> _İş Talebi 1_
Aşağıdaki okuma metnini baştan sona, tek bir harfini değiştirmeden aktarınız.

Bu sabah Sultan
2. Mahmut ve 2. Abdülhamit’in mezarının da bulunduğu Çemberlitaş’taki türbenin
önünden geçerken yaşlı bir amcanın mermerlerin arasında fışkıran yeşil otları
yolarken gördüm; bir kare fotoğrafını çektim. Sonra kendimi türbenin içinde buldum.
Lise ve gazetecilik
hayatım Sultanahmet ve Cağaloğlu bölgesinde geçti. Hâlâ da o bölgedeyim.
Türkiye Gazeteciler Cemiyeti’ne (TGC) gidip gelirken hep önünden geçtiğim 2.
Mahmut türbesine ilk girişim yıllar önce “İlk Basın Şehidi Hasan Tahsin”i anma
nedeniyle olmuştu. Sonraki yıllarda da birkaç kez yine tören için gitmişliğim
vardı. Bir kerede “Bâb-ı Âli Şenlikleri” kapsamında gitmiştim. Şenliğe katılan
konukları gezdiren rehbere:
- Burada Şeyh Bedrettin’in de
mezarı var, ondan neden bahsetmiyorsunuz?” dediğimde adam çılgına dönmüştü.
- Biz Kültür
Bakanlığı’nın verdiği bilgiler doğrultusunda hareket ederiz. Bize burada öyle
birinin yattığından hiç bahsedilmedi vs. vs..
Sesimi daha
fazla çıkarmadım, çünkü şenlikleri benim de üyesi olduğum ve Basın Senatosu
Sekreterliği yaptığım Cemiyetimiz düzenliyordu.
Bundan birkaç
yıl önce usta romancımız Yaşar Kemal’i ziyaretimde Şeyh Bedrettin’den söz
açılmıştı. Yaşar Kemal’e:
-Yaşar Ağabey, Şeyh Bedrettin’in
Sultan 2. Mahmut türbesinin içindeki mezarını biliyorsunuz.

> _Alıntılanan Kayıtlar_
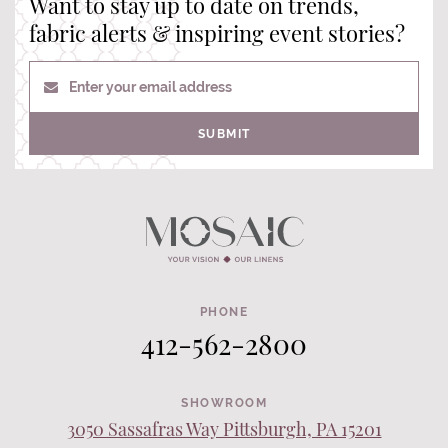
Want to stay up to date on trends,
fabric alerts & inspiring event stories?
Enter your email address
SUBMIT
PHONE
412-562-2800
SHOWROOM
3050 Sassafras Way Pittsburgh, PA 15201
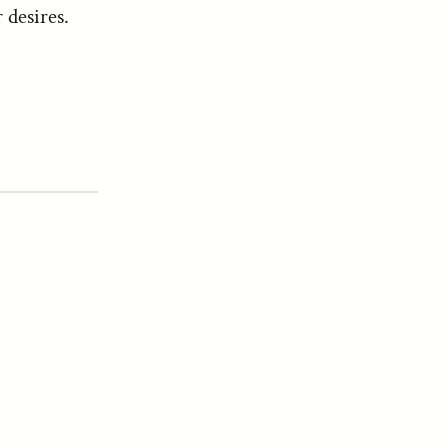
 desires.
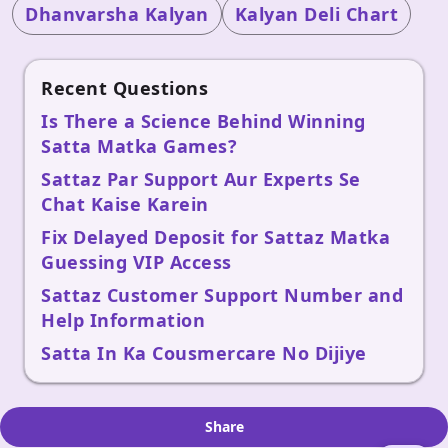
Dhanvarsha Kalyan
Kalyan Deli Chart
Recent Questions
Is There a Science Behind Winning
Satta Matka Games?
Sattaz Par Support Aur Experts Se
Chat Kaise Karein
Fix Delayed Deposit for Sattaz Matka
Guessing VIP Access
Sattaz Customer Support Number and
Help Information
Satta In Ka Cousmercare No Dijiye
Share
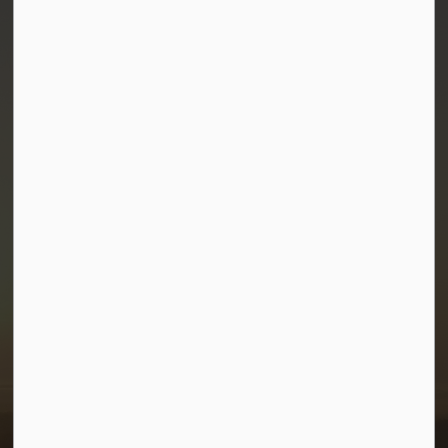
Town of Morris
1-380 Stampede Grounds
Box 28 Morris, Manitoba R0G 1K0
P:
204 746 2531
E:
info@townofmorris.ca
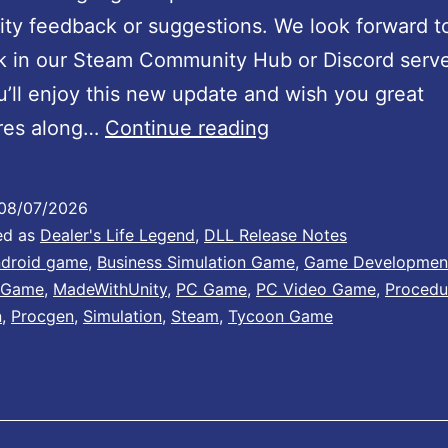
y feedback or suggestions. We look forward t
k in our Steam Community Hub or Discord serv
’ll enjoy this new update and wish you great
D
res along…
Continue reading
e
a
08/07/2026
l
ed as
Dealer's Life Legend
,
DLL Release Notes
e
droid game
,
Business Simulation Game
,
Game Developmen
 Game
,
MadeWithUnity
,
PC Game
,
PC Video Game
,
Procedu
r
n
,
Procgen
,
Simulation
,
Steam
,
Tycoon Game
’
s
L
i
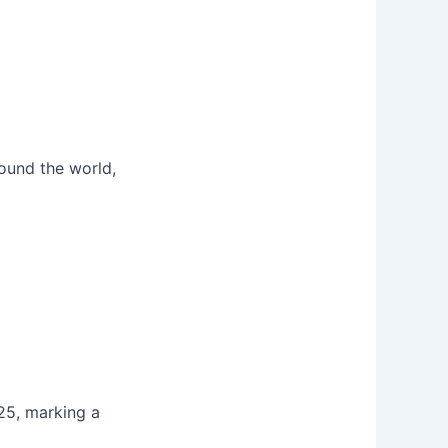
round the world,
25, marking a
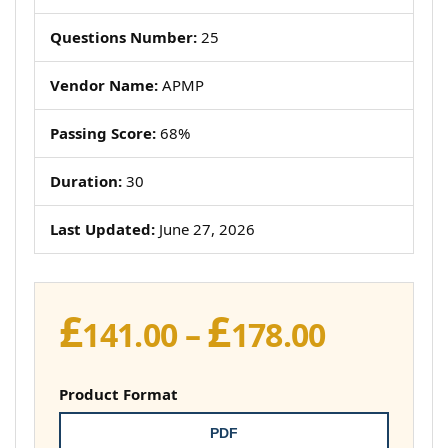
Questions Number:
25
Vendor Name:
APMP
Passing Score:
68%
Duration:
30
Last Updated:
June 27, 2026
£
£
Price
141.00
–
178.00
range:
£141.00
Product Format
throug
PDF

> _İş Talebi 2_
Yukarıdaki kayıtlarda "y feedback or suggestions. We look forward t" ifadesinin geçtiği satırdan başlayıp kayıtların son satırına kadar, iki ucu da dahil olmak üzere, tüm satırları aynen yazınız. Resimleri yanıta almayınız.

> _Sonuç 1_
Bu sabah Sultan
2. Mahmut ve 2. Abdülhamit’in mezarının da bulunduğu Çemberlitaş’taki türbenin
önünden geçerken yaşlı bir amcanın mermerlerin arasında fışkıran yeşil otları
yolarken gördüm; bir kare fotoğrafını çektim. Sonra kendimi türbenin içinde buldum.
Lise ve gazetecilik
hayatım Sultanahmet ve Cağaloğlu bölgesinde geçti. Hâlâ da o bölgedeyim.
Türkiye Gazeteciler Cemiyeti’ne (TGC) gidip gelirken hep önünden geçtiğim 2.
Mahmut türbesine ilk girişim yıllar önce “İlk Basın Şehidi Hasan Tahsin”i anma
nedeniyle olmuştu. Sonraki yıllarda da birkaç kez yine tören için gitmişliğim
vardı. Bir kerede “Bâb-ı Âli Şenlikleri” kapsamında gitmiştim. Şenliğe katılan
konukları gezdiren rehbere:
- Burada Şeyh Bedrettin’in de
mezarı var, ondan neden bahsetmiyorsunuz?” dediğimde adam çılgına dönmüştü.
- Biz Kültür
Bakanlığı’nın verdiği bilgiler doğrultusunda hareket ederiz. Bize burada öyle
birinin yattığından hiç bahsedilmedi vs. vs..
Sesimi daha
fazla çıkarmadım, çünkü şenlikleri benim de üyesi olduğum ve Basın Senatosu
Sekreterliği yaptığım Cemiyetimiz düzenliyordu.
Bundan birkaç
yıl önce usta romancımız Yaşar Kemal’i ziyaretimde Şeyh Bedrettin’den söz
açılmıştı. Yaşar Kemal’e:
-Yaşar Ağabey, Şeyh Bedrettin’in
Sultan 2. Mahmut türbesinin içindeki mezarını biliyorsunuz.

> _Sonuç 2_
y feedback or suggestions. We look forward t
k in our Steam Community Hub or Discord serv
’ll enjoy this new update and wish you great
D
res along…
Continue reading
e
a
08/07/2026
l
ed as
Dealer's Life Legend
,
DLL Release Notes
e
droid game
,
Business Simulation Game
,
Game Developmen
 Game
,
MadeWithUnity
,
PC Game
,
PC Video Game
,
Procedu
r
n
,
Procgen
,
Simulation
,
Steam
,
Tycoon Game
’
s
L
i
round the world,
25, marking a
Questions Number:
25
Vendor Name:
APMP
Passing Score:
68%
Duration:
30
Last Updated:
June 27, 2026
£
£
Price
141.00
–
178.00
range:
£141.00
Product Format
throug
PDF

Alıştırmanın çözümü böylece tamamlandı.